Le jeudi 4 juillet, Jean-Yves Le Drian, ministre des Affaires étrangères, et Franck Riester, ministre de la Culture, ont organisé ensemble un forum intitulé «patrimoines africains : réussir ensemble notre nouvelle coopération culturelle».
On s’en souvient, le Cran avait lancé en décembre 2013 la campagne sur la restitution des trésors pillés pendant la Colonisation. Depuis lors, l’organisation a multiplié les tribunes, les appels, les rendez-vous à l’Elysée, à l’Unesco, au Bénin, au Congo, à l’Union africaine et ailleurs. Finalement, le président Emmanuel Macron a fait droit à cette demande.
Le 28 novembre 2017, dans son discours de Ouagadougou, il a affirmé : «Je veux que d’ici cinq ans les conditions soient réunies pour des restitutions temporaires ou définitives du patrimoine africain en Afrique.» Le Président avait annoncé que la restitution commencerait au printemps 2019. Or, pour l’instant, il n’en est rien. Au lieu d’agir, on parlemente, encore et encore. Il y a déjà eu le rapport rédigé par Bénédicte Savoy et Felwine Sarr, qui explique très clairement comment la restitution doit être mise en place.

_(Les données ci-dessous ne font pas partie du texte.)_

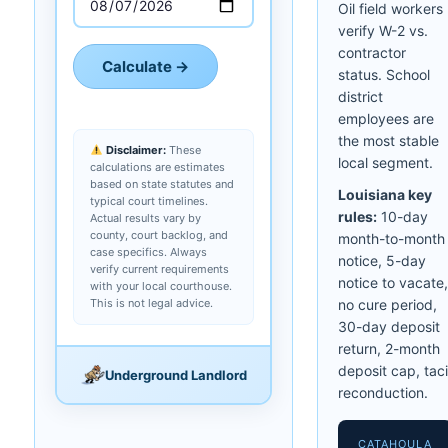
Oil field workers
verify W-2 vs.
contractor
Calculate →
status. School
district
employees are
the most stable
Disclaimer:
These
local segment.
calculations are estimates
based on state statutes and
Louisiana key
typical court timelines.
rules:
10-day
Actual results vary by
county, court backlog, and
month-to-month
case specifics. Always
notice, 5-day
verify current requirements
notice to vacate,
with your local courthouse.
This is not legal advice.
no cure period,
30-day deposit
return, 2-month
deposit cap, taci
Underground Landlord
reconduction.
CATAHOULA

Pourquoi faut-il encore un forum ? Les ministres invitent encore des spécialistes ; or c’est précisément ce qui a déjà été fait dans le cadre du rapport de Bénédicte Savoy et Felwine Sarr, qui ont réuni et auditionné de très nombreux experts.
Sauf à vouloir retarder la restitution, on ne comprend pas bien la nécessité de ce forum.
Par ailleurs, la restitution ne doit pas concerner que le Bénin, car nous avons dans ce pays des collections publiques possédant des pièces africaines à restituer provenant de très nombreux pays, y compris de territoires qui n’ont pas été colonisés par la France, comme l’Ethiopie (3 081), le Ghana (1 656), le Nigeria (1 148), la RDC (1 428), etc. L’Union européenne elle-même presse les Etats membres d’agir en faveur de la restitution.
Le 27 mars 2019, avec le soutien d’ENAR (European Network Against Racism), le Cran a obtenu du Parlement européen le vote d’un texte qui «rappelle que plusieurs Etats membres ont pris des mesures en faveur de réparations significatives et effectives liées aux injustices passées et aux crimes contre l’humanité contre les Personnes d’Ascendance Africaine, compte tenu de leur impact durable sur le présent». Et ce texte «appelle les institutions européennes et les Etats membres à suivre ces exemples qui peuvent inclure des formes de réparations comme la présentation d’excuses publiques et la restitution des objets volés à leurs pays d’origine.» C’est une avancée remarquable ; le Président Macron, qui est pro-européen, doit tenir compte de cette recommandation, qui a été adoptée à une très large majorité.
Aujourd’hui encore, plus de 90% des œuvres d’art classique africain sont en dehors de l’Afrique. 90 000 de ces objets se trouvent dans les collections publiques françaises, 70 000 au musée du quai Branly. C’est une question de culture, de spiritualité, de justice, de développement économique aussi.
Bref, près de deux ans après le discours de Ouagadougou, il est temps que le gouvernement passe aux actes. Les paroles, c’est bien ; les actions, c’est mieux.